**Task description:**
Return every line below in which "test" appears.

**Entries provided:**
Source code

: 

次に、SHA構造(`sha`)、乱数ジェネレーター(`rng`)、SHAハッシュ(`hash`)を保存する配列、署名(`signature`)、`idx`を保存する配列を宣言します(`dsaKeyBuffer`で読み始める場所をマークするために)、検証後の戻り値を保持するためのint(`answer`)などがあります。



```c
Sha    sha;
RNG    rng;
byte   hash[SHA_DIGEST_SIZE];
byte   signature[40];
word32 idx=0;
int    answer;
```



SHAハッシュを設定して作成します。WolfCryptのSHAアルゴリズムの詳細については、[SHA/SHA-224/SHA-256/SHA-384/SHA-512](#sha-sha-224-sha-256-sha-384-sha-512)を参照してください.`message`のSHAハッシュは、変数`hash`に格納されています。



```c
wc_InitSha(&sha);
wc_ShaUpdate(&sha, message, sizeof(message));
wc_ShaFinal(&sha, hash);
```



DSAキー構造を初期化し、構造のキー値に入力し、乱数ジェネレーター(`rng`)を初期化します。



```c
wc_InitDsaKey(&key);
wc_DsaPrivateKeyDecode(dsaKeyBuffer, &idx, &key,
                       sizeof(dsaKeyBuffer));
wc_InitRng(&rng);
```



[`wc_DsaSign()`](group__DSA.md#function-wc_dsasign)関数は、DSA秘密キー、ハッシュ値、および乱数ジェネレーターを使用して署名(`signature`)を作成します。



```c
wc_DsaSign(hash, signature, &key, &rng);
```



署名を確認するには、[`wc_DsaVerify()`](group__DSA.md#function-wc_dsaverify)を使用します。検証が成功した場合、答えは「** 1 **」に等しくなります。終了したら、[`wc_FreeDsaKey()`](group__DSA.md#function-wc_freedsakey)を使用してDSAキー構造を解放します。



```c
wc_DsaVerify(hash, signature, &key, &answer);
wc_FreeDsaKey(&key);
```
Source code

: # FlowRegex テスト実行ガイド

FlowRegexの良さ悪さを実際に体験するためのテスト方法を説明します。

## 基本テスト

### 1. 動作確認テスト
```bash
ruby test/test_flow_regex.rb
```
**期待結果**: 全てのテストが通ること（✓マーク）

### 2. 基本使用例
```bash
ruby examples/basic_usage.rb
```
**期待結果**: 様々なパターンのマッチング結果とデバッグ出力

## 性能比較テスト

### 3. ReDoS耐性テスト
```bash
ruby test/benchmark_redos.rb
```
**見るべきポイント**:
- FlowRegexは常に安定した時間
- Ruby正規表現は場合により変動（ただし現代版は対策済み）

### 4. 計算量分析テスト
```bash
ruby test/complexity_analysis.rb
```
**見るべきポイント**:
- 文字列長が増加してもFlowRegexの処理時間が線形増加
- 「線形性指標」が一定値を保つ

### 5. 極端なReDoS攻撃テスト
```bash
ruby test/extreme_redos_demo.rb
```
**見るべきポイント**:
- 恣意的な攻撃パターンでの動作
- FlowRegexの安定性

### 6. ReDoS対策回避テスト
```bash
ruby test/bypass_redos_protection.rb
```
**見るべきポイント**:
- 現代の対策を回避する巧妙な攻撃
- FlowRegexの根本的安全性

**Written solution:**
ruby test/test_flow_regex.rb
ruby test/benchmark_redos.rb
ruby test/complexity_analysis.rb
ruby test/extreme_redos_demo.rb
ruby test/bypass_redos_protection.rb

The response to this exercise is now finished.